The union’s original requests included a starting salary of at least 50 Shekels per hour; an end to the rampant privatization of laboratory testing; a change in the operating schedule of the labs; and a plan to correct deficiencies that were addressed in a recent State Comptroller’s Report.

During the strike, workers at publicly-run laboratories only provided emergency diagnostic services to public hospitals and only for departments such as intensive care, emergency rooms and maternity wards. Tests were not processed for patients awaiting release from hospital, or for those before non-essential surgery.

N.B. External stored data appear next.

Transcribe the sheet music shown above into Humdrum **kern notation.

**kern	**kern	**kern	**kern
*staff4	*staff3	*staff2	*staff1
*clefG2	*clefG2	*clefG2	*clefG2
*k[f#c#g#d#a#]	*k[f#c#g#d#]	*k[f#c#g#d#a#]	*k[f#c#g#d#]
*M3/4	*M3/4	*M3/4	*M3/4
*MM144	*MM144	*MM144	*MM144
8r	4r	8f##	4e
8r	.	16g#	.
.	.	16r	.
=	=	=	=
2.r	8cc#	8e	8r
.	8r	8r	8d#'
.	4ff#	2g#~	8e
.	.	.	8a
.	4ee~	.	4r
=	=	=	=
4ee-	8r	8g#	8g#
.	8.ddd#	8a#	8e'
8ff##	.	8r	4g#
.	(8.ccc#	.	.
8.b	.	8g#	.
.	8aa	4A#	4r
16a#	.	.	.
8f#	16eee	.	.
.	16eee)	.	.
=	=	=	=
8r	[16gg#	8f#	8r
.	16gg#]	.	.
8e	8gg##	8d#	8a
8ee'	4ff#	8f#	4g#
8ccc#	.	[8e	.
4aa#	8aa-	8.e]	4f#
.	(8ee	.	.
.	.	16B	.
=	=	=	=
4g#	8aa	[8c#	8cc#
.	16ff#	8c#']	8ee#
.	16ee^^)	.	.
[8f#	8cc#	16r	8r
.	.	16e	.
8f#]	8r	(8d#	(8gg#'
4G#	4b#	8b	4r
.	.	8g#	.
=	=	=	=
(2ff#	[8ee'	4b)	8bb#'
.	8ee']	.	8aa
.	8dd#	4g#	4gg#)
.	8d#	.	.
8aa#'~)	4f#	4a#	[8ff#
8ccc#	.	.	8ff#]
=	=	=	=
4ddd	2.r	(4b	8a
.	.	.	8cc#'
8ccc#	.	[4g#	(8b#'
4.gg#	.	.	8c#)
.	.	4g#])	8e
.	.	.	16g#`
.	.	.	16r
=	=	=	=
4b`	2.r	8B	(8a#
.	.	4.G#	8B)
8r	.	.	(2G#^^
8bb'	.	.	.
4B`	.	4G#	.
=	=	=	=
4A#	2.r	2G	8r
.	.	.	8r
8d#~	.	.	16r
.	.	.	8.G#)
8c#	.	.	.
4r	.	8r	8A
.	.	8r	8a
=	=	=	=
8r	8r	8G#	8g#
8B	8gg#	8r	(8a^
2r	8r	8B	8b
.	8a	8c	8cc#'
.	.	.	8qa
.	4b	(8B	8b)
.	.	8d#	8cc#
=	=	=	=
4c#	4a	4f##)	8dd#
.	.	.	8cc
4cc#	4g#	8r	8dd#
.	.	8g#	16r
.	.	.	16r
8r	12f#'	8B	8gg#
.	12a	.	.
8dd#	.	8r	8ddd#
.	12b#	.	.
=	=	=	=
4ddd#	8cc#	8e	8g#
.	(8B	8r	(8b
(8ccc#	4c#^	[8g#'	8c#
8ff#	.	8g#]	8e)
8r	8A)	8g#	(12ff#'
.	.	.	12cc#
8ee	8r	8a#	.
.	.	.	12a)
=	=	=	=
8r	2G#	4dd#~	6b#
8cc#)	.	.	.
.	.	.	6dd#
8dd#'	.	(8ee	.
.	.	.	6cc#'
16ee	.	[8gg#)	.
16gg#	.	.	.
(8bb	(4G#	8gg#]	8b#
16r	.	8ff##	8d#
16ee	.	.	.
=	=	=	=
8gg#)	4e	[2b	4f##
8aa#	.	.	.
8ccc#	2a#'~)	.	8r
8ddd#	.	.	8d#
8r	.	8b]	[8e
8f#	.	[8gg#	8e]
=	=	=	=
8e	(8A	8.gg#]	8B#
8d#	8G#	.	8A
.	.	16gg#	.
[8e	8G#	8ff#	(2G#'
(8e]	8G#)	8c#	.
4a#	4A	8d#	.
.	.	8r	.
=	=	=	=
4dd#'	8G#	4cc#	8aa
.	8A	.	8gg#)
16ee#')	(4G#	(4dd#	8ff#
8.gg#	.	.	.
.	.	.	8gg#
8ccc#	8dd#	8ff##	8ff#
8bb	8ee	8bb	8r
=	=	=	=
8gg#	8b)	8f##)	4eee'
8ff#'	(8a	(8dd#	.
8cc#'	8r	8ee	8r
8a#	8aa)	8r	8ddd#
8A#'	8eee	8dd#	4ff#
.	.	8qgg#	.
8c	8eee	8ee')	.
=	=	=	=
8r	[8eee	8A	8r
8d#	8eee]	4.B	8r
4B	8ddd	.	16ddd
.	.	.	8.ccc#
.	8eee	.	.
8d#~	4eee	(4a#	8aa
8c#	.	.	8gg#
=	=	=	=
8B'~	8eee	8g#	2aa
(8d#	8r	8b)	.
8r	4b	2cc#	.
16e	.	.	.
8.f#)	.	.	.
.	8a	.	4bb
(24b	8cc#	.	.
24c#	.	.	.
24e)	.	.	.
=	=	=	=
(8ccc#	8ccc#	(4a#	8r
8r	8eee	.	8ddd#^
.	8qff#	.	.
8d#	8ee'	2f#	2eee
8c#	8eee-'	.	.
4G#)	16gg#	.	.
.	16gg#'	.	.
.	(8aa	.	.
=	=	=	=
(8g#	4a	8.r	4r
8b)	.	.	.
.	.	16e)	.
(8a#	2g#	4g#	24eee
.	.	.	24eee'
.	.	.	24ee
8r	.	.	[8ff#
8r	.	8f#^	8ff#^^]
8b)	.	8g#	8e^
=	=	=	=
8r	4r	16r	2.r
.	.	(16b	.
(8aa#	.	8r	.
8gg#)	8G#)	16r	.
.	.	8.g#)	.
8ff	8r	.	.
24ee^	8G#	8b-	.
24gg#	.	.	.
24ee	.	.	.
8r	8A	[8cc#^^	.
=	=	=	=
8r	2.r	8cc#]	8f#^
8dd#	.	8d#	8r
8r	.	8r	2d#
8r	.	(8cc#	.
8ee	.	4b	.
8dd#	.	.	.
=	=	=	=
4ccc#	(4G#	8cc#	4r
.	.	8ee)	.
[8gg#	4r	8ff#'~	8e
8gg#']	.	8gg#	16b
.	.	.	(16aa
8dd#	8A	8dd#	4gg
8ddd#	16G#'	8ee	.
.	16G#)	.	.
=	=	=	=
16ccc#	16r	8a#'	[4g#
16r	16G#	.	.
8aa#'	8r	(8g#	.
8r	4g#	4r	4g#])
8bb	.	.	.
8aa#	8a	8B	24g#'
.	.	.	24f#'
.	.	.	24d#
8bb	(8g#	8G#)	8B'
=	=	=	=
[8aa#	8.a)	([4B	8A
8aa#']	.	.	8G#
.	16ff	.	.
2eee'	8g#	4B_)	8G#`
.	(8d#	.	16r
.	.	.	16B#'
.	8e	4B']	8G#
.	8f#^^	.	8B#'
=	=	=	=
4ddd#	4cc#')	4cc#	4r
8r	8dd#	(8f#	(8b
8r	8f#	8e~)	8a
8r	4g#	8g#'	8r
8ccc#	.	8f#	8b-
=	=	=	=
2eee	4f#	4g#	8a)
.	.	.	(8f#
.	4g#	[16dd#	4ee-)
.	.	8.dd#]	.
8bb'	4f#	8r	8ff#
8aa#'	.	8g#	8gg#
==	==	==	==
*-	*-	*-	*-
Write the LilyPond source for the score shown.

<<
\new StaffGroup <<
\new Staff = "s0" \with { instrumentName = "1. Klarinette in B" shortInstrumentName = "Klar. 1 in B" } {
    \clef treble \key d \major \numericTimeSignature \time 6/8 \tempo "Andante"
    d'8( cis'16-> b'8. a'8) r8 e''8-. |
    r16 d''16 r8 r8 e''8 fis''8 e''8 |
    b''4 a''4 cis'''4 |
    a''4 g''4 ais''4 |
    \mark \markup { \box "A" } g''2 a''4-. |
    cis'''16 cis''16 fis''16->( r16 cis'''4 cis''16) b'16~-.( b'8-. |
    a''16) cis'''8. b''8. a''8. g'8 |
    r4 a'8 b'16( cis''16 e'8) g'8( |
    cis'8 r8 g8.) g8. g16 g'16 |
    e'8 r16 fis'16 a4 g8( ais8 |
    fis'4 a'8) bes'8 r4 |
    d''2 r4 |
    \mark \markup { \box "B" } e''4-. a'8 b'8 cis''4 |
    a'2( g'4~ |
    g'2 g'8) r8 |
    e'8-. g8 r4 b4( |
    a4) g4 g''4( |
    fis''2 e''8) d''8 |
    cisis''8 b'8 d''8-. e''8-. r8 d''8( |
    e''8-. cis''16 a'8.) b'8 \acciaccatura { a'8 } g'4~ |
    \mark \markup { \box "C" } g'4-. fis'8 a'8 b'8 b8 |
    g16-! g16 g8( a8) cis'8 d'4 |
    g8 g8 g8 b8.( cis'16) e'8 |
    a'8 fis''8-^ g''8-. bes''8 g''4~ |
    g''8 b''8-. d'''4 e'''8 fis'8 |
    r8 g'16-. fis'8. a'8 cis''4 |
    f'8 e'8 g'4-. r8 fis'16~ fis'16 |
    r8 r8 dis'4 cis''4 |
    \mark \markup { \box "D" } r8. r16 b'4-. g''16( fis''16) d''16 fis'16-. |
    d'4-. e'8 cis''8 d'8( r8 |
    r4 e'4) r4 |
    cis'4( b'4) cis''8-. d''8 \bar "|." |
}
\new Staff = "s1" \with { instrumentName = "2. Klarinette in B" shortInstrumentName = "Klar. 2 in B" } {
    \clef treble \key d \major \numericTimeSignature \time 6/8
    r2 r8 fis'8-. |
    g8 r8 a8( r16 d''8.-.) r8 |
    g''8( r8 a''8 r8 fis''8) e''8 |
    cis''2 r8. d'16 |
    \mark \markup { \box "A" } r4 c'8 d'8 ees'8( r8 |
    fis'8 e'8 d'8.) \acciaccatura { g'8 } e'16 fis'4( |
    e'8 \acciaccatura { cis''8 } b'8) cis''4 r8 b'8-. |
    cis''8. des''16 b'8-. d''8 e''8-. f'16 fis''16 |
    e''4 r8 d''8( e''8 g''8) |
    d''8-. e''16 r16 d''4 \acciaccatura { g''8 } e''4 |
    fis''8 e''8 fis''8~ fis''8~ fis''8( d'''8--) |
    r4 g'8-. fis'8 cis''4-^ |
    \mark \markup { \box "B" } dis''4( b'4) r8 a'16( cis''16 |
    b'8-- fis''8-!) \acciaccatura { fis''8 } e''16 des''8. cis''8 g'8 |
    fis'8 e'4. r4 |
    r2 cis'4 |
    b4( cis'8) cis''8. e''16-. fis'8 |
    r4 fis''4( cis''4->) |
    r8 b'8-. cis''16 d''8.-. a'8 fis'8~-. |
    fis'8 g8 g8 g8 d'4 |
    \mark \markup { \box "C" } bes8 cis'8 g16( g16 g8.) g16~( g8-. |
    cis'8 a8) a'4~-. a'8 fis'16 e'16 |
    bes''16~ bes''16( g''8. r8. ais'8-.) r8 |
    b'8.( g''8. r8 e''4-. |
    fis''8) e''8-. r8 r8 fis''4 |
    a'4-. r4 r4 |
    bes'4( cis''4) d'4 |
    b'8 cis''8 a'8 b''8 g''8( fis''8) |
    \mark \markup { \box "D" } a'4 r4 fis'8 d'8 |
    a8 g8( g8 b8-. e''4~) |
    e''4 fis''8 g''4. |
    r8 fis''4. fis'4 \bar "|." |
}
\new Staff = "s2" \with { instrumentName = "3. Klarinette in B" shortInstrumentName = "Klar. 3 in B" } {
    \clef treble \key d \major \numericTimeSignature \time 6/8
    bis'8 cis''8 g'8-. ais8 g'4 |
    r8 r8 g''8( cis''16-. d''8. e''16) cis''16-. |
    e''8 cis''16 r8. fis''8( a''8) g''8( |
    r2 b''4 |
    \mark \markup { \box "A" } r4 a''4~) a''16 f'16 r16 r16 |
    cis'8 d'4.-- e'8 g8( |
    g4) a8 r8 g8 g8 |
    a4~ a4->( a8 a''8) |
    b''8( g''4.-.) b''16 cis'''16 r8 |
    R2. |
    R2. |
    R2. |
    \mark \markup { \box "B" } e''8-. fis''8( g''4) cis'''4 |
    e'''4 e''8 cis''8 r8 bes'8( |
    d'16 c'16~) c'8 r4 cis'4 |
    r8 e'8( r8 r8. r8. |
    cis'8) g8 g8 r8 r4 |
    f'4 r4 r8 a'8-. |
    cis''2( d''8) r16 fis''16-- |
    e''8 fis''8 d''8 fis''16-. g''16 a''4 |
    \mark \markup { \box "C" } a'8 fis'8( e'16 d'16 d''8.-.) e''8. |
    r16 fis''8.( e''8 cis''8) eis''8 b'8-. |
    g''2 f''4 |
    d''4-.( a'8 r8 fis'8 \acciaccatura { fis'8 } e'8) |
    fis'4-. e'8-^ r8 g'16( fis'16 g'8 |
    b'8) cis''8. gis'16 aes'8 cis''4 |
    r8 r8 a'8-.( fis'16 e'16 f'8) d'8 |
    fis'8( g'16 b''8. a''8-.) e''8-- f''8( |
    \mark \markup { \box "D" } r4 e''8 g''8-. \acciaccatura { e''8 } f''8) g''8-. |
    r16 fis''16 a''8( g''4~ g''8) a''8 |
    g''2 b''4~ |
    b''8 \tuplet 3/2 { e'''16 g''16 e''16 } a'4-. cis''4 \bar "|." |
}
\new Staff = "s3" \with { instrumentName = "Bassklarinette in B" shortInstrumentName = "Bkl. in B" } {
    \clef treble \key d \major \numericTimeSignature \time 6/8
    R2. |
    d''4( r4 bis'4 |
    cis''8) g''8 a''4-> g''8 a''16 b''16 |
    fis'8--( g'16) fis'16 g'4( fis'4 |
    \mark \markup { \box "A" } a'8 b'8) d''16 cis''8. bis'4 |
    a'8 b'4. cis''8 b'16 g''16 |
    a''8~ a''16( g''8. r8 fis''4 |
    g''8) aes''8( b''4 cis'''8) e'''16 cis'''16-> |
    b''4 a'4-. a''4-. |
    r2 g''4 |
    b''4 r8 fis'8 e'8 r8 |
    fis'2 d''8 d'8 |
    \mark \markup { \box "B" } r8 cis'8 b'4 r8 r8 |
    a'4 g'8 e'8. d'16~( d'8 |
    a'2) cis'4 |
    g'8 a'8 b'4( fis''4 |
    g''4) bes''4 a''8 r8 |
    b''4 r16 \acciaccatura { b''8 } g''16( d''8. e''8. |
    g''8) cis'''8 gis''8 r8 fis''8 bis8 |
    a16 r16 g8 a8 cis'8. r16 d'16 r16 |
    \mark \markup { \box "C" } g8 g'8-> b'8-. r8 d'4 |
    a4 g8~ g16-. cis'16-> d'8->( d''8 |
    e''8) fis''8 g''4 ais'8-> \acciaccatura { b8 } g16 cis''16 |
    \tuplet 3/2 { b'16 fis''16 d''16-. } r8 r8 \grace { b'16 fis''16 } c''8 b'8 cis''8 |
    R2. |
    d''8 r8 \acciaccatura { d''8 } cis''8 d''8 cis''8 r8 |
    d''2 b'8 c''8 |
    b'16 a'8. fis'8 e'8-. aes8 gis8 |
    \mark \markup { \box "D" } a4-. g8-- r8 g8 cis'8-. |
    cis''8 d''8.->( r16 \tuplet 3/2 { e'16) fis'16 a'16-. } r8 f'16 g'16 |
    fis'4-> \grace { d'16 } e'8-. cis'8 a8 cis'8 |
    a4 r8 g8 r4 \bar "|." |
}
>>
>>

Israel has been carrying out up to 30,000 virus tests a day as it faces a second wave of infections that over the weekend took the national toll past the grim mark of 1,000 deaths since the start of the pandemic and last week saw a record of over 3,000 cases diagnosed in a single day. Israel last week also achieved the dubious distinction of achieving the highest daily increase of new coronavirus infections per capita in the world, according to data from Johns Hopkins University, with an average of 199.3 new cases a day per 1 million residents during the week ending September 2. As of Sunday morning, September 6, there were 26,232 active patients in Israel, 445 of whom were in a serious condition, with 119 on ventilators. The number of deaths from COVID-19 stood at 1,010.